Julia McCoy/İçerik Pazarlamacısı ve Express Writers Kurucusu Tarafından Uzman GörüşleriBugün, hedefim belirli bir anahtar kelimede sıralamaya girmek olsaydı, asla 2.000 kelimeden az blog oluşturmazdım. Hatta bunu kanıtlamak için Content Hacker adında yepyeni bir site kurdum. Bu benim “içerik uzunluğu” deneyimimdi. Her biri 5.000 kelimeden oluşan “megabloglar” olsalardı, en azından birkaç düzine anahtar kelime için sadece 11 blogla sıralamaya girebilir miydim? Üç aydan kısa bir sürede 2.500 anahtar kelime sıralamasına ulaştık. 11 blogumun çoğu artık odaklandıkları anahtar kelime için Google’da sıralamada. Çılgınlık mı?! Mesele şu ki, bir yazar olarak, konunuz hakkında 2.000 ila 5.000 kelime “blöf” yapamazsınız. Ve Google’ın “Uzmanlık – Yetki – Güvenilirlik” yeterlilik kriterlerine göre bu sıralamaları elde etmek için, alanınızda uzman olmanız gerekir. İçeriğin uzunluğu ve kapsamlılığı, esasen “uzman” kriterini karşılar. Tekrar ediyorum, kısayollar yok. Yazdığınız konuda uzman olmanız ve içeriği yazarken bunu kanıtlamanız gerekiyor. |
Peki içerik uzunluğuna nasıl yaklaşabilirsiniz?
- İçeriğinizin uzunluğu hakkında kabaca bir fikir edinmek için, temel anahtar kelimeniz için sıralanan sayfaların ortalama kelime sayısına bakın. (Örneğin, ilk SERP’deki her gönderi 2000+ kelimeden oluşuyorsa, muhtemelen 800 kelimelik bir makaleyle sıralamaya giremezsiniz.)
- Konuyu, potansiyel bir okuyucunun bilmek isteyebileceği her şeyi kapsayacak şekilde kapsamlı bir şekilde ele alın.

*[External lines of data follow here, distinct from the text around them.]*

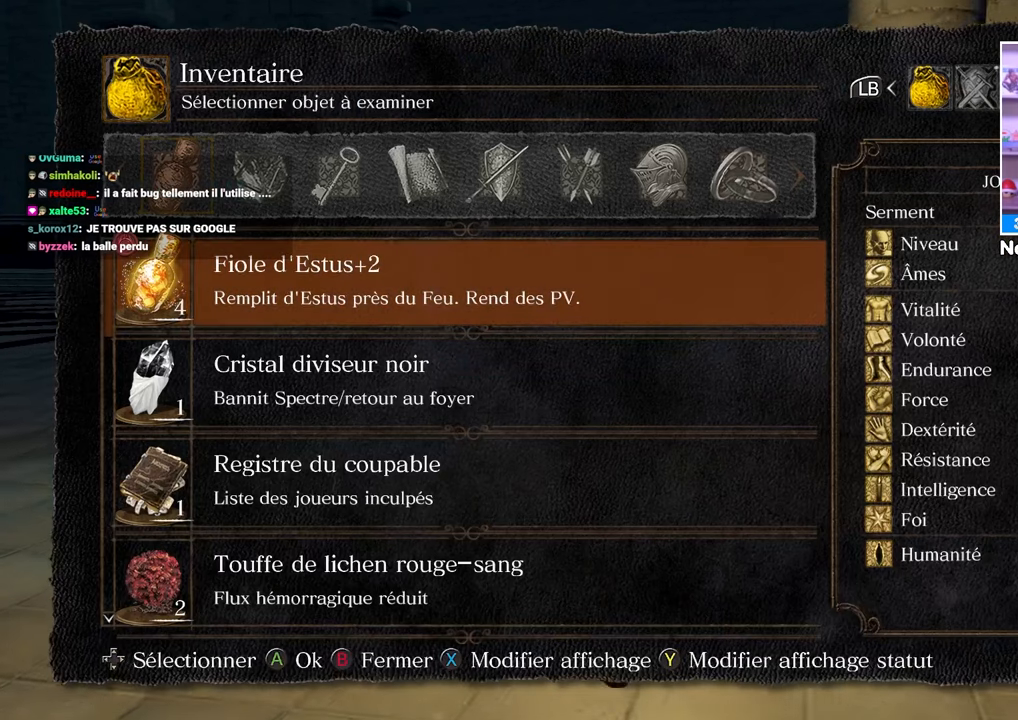
Gameplay with a controller (Xbox layout); each line is a JSON object with the inputs held at the frame after it. "events" lists button and stick changes between this image and that frame as [ms after this image, input, new state], when the widget could be followed in between. Not read: L3 R3.
{"buttons": [], "left_stick": "up", "right_stick": "center", "events": [[417, "R1", "down"], [467, "left_stick", "up"], [500, "R1", "up"]]}
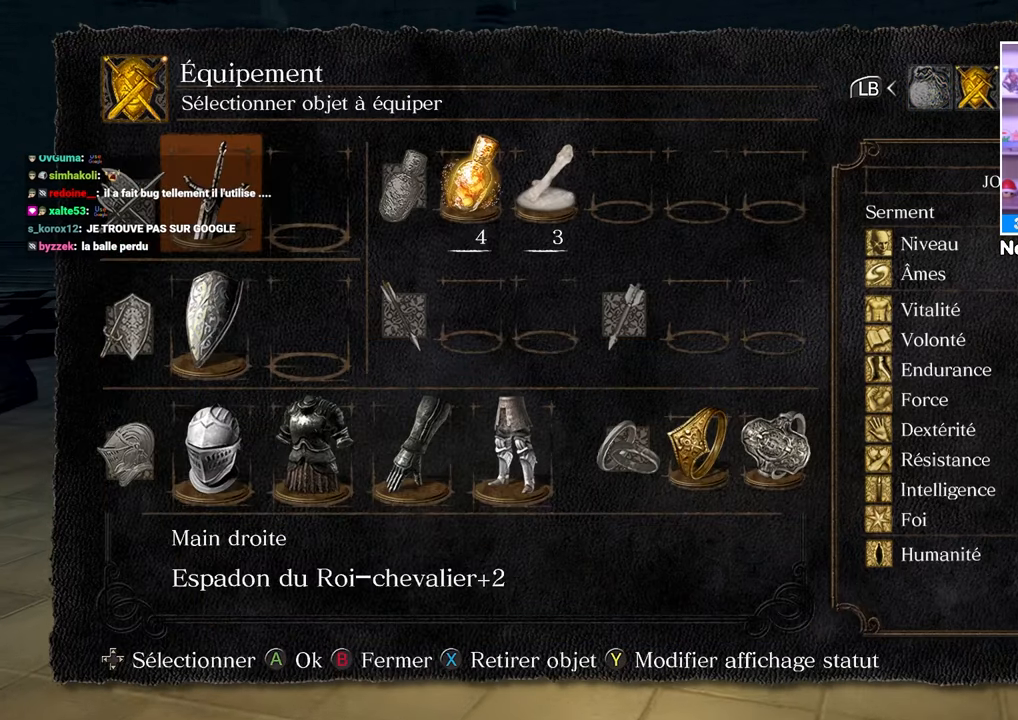
{"buttons": ["DPAD_DOWN"], "left_stick": "up", "right_stick": "center", "events": [[500, "DPAD_DOWN", "down"]]}
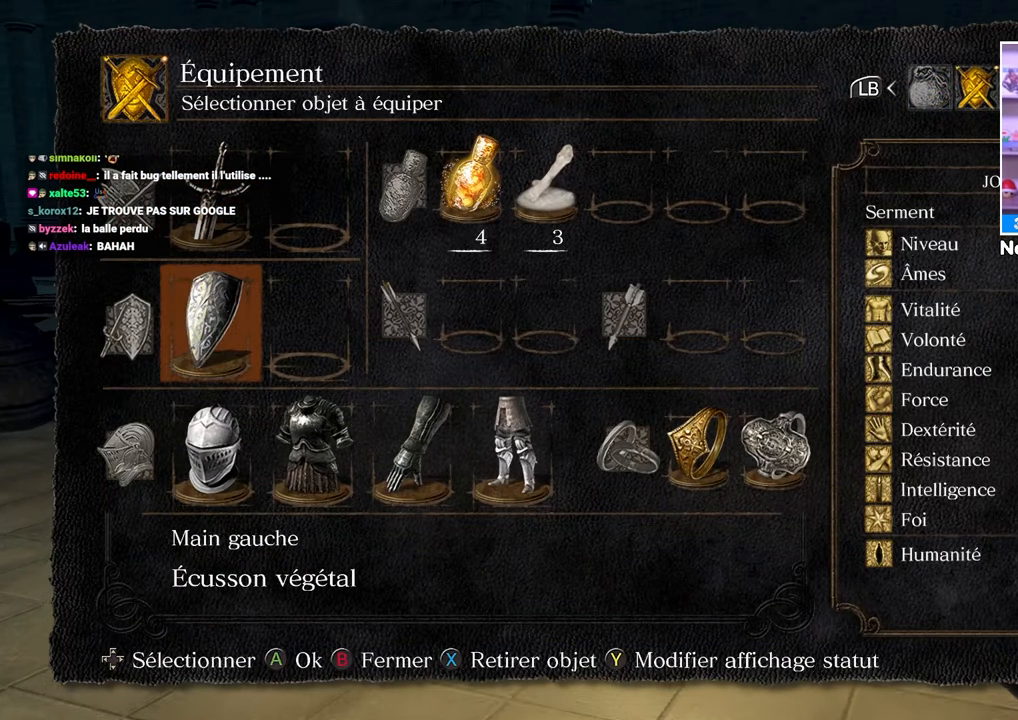
{"buttons": ["DPAD_RIGHT"], "left_stick": "up", "right_stick": "center", "events": [[83, "DPAD_DOWN", "up"], [200, "DPAD_DOWN", "down"], [300, "DPAD_DOWN", "up"], [433, "DPAD_RIGHT", "down"]]}
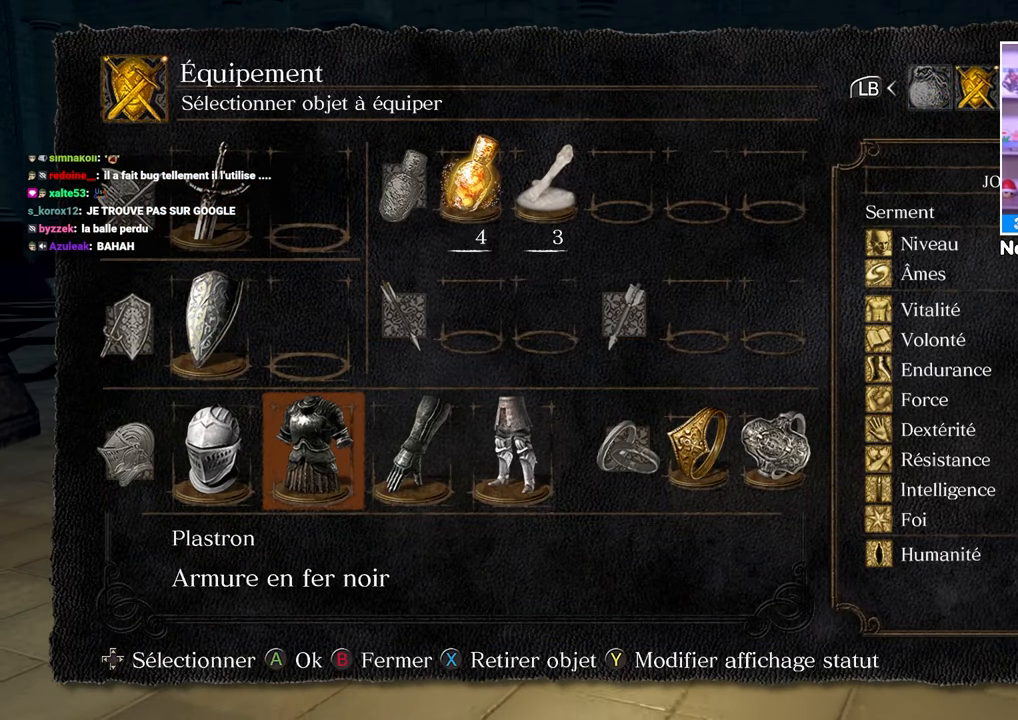
{"buttons": [], "left_stick": "up-right", "right_stick": "center", "events": [[33, "DPAD_RIGHT", "up"], [83, "DPAD_RIGHT", "down"], [200, "DPAD_RIGHT", "up"], [367, "left_stick", "up-right"]]}
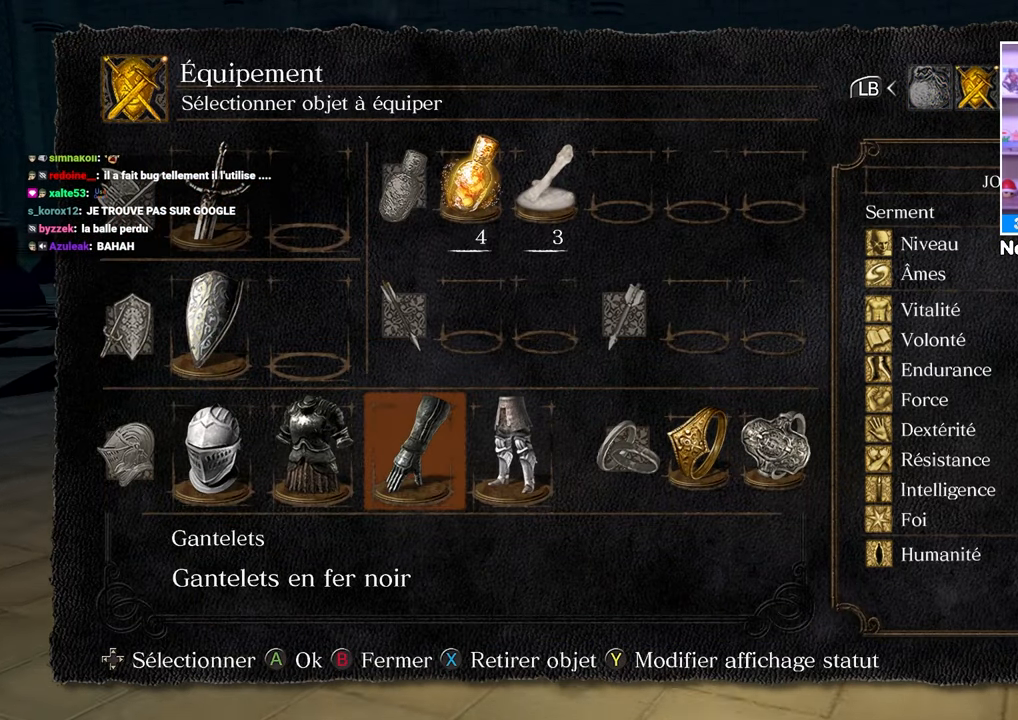
{"buttons": [], "left_stick": "up-right", "right_stick": "center", "events": []}
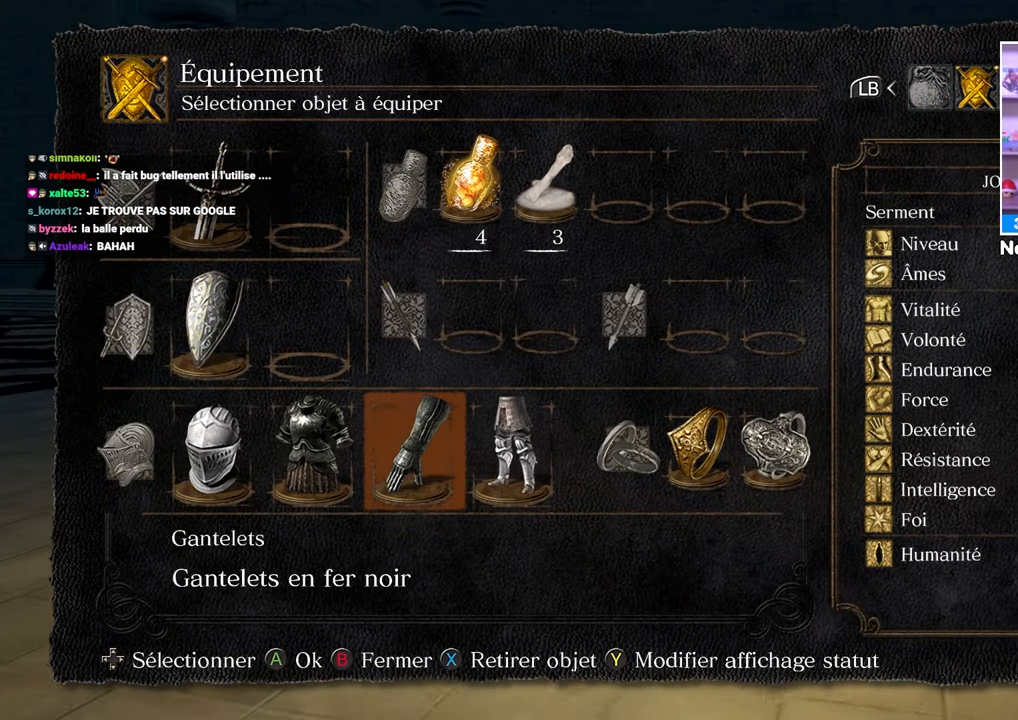
{"buttons": [], "left_stick": "up", "right_stick": "center", "events": [[250, "A", "down"], [367, "A", "up"], [450, "left_stick", "up"]]}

- Çok sayıda kelimenin tek başına sıralamanızı iyileştirmeyeceğini her zaman unutmayın. İçeriğin niceliğine değil, kalitesine odaklanın.
Beni dinleyin: SEO’da korelasyon her zaman nedensellik anlamına gelmez. Bir şeyin (örneğin daha uzun gönderilerin) daha yüksek sıralamalarla ilişkili olması, bunun doğrudan bir sıralama faktörü olduğu anlamına gelmez.
İçeriği güncelle
İçerik çürümesi gerçek bir sorun. Bir içerik ne kadar başarılı olursa olsun, onu güncel ve güncel tutmadığınız sürece trafiğin kademeli olarak azalması muhtemeldir. Andrew Tate, birçok başarılı blog yazısının aynı trafik eğrisini izlediğini fark etti ve bu olguyu içerik yaşam döngüsünün 5 aşaması olarak tanımladı:

Peki, gönderinizin zamanla unutulmamasını nasıl sağlarsınız? Cevap: düzenli ve tutarlı güncellemeler. İçeriği düzenli olarak güncellemek önemli (ama genellikle gözden kaçan) bir SEO tekniğidir.
İçerik güncellemelerinin sıralamalarınız üzerinde olumlu bir etkisi olmasının bir nedeni, Google’ın güncelleme sıklığına dikkat etmesi ve belirli sorgular için sık güncellenen sayfaları tercih etmesidir. Bu, her konunun yeni içeriğe ihtiyaç duymadığı anlamına gelir, ancak çoğu konu için gereklidir.Sizin durumunuz böyle olmasa bile, güncelleme yapmak içeriğinizin kalitesini artırmanın nispeten kolay bir yoludur ve bu asla kötü bir şey değildir.
Bana özeti ver: Animalz’ın, Google Analytics hesabınıza bağlanıp, azalan trafiğe bağlı olarak güncellenmesi gereken sayfaları belirleyebilen kullanışlı ve ücretsiz bir aracı var.
Güncelleme ve Yeniden Yayınlama
Sayfalarınızda yapacağınız küçük değişiklikler özel bir adım gerektirmezken, büyük bir revizyon muhtemelen yazınızı yeniden yayınlamaya değer. Böylece yazınız blog akışınızın en üstünde görünür ve okuyucularınıza yazının büyük bir güncellemeden geçtiğini bildirir. Yazınızı yeniden yayınlamayı düşünmeniz için bazı nedenler şunlardır:
- Güncelleme içeriğin %50’sinden fazlasını etkiliyor
- Önemli miktarda yeni içerik eklediniz.
- 2 veya daha fazla gönderiyi tek bir gönderide birleştirdiniz.
- Yeniden yayınlamak aynı zamanda gönderinizi sosyal medyada ve haber bültenlerinde yeniden tanıtmak veya yeni bir bağlantı kurma kampanyası başlatmak için de harika bir fırsattır.